▸ Problem
Express the text of every row below as a JSON list of strings, one string per line, leaving out blank lines.

Materials provided below:

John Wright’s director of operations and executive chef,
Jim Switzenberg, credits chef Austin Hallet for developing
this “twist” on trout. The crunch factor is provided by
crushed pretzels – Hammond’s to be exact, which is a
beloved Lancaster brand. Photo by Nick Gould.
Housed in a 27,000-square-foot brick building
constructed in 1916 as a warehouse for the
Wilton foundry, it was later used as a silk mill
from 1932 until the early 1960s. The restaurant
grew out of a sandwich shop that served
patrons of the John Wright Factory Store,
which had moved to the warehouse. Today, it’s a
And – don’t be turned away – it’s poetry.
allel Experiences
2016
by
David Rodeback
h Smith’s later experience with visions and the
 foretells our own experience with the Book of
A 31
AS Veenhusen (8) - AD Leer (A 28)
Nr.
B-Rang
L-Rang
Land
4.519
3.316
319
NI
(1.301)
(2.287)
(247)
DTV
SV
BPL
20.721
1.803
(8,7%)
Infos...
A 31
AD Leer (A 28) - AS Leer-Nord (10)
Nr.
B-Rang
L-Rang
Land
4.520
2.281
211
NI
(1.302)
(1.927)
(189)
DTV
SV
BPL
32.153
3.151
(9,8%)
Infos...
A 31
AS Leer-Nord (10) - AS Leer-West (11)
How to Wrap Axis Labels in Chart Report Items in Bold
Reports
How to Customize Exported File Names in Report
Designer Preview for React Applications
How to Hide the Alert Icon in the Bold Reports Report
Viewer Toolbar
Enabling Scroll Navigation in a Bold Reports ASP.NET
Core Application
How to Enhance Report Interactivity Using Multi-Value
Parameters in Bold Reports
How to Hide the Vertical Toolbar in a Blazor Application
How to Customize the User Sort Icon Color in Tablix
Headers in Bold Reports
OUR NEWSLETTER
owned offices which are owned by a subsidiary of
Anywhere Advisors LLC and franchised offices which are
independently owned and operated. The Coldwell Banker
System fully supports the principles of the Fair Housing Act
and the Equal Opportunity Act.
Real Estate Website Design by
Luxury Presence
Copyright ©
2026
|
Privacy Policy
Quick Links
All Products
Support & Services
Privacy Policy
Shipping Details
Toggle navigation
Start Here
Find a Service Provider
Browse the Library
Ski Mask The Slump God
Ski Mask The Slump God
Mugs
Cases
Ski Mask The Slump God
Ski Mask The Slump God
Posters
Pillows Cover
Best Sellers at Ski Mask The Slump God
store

End of Materials provided.

▸ Finished task
[
  "John Wright’s director of operations and executive chef,",
  "Jim Switzenberg, credits chef Austin Hallet for developing",
  "this “twist” on trout. The crunch factor is provided by",
  "crushed pretzels – Hammond’s to be exact, which is a",
  "beloved Lancaster brand. Photo by Nick Gould.",
  "Housed in a 27,000-square-foot brick building",
  "constructed in 1916 as a warehouse for the",
  "Wilton foundry, it was later used as a silk mill",
  "from 1932 until the early 1960s. The restaurant",
  "grew out of a sandwich shop that served",
  "patrons of the John Wright Factory Store,",
  "which had moved to the warehouse. Today, it’s a",
  "And – don’t be turned away – it’s poetry.",
  "allel Experiences",
  "2016",
  "by",
  "David Rodeback",
  "h Smith’s later experience with visions and the",
  " foretells our own experience with the Book of",
  "A 31",
  "AS Veenhusen (8) - AD Leer (A 28)",
  "Nr.",
  "B-Rang",
  "L-Rang",
  "Land",
  "4.519",
  "3.316",
  "319",
  "NI",
  "(1.301)",
  "(2.287)",
  "(247)",
  "DTV",
  "SV",
  "BPL",
  "20.721",
  "1.803",
  "(8,7%)",
  "Infos...",
  "A 31",
  "AD Leer (A 28) - AS Leer-Nord (10)",
  "Nr.",
  "B-Rang",
  "L-Rang",
  "Land",
  "4.520",
  "2.281",
  "211",
  "NI",
  "(1.302)",
  "(1.927)",
  "(189)",
  "DTV",
  "SV",
  "BPL",
  "32.153",
  "3.151",
  "(9,8%)",
  "Infos...",
  "A 31",
  "AS Leer-Nord (10) - AS Leer-West (11)",
  "How to Wrap Axis Labels in Chart Report Items in Bold",
  "Reports",
  "How to Customize Exported File Names in Report",
  "Designer Preview for React Applications",
  "How to Hide the Alert Icon in the Bold Reports Report",
  "Viewer Toolbar",
  "Enabling Scroll Navigation in a Bold Reports ASP.NET",
  "Core Application",
  "How to Enhance Report Interactivity Using Multi-Value",
  "Parameters in Bold Reports",
  "How to Hide the Vertical Toolbar in a Blazor Application",
  "How to Customize the User Sort Icon Color in Tablix",
  "Headers in Bold Reports",
  "OUR NEWSLETTER",
  "owned offices which are owned by a subsidiary of",
  "Anywhere Advisors LLC and franchised offices which are",
  "independently owned and operated. The Coldwell Banker",
  "System fully supports the principles of the Fair Housing Act",
  "and the Equal Opportunity Act.",
  "Real Estate Website Design by",
  "Luxury Presence",
  "Copyright ©",
  "2026",
  "|",
  "Privacy Policy",
  "Quick Links",
  "All Products",
  "Support & Services",
  "Privacy Policy",
  "Shipping Details",
  "Toggle navigation",
  "Start Here",
  "Find a Service Provider",
  "Browse the Library",
  "Ski Mask The Slump God",
  "Ski Mask The Slump God",
  "Mugs",
  "Cases",
  "Ski Mask The Slump God",
  "Ski Mask The Slump God",
  "Posters",
  "Pillows Cover",
  "Best Sellers at Ski Mask The Slump God",
  "store"
]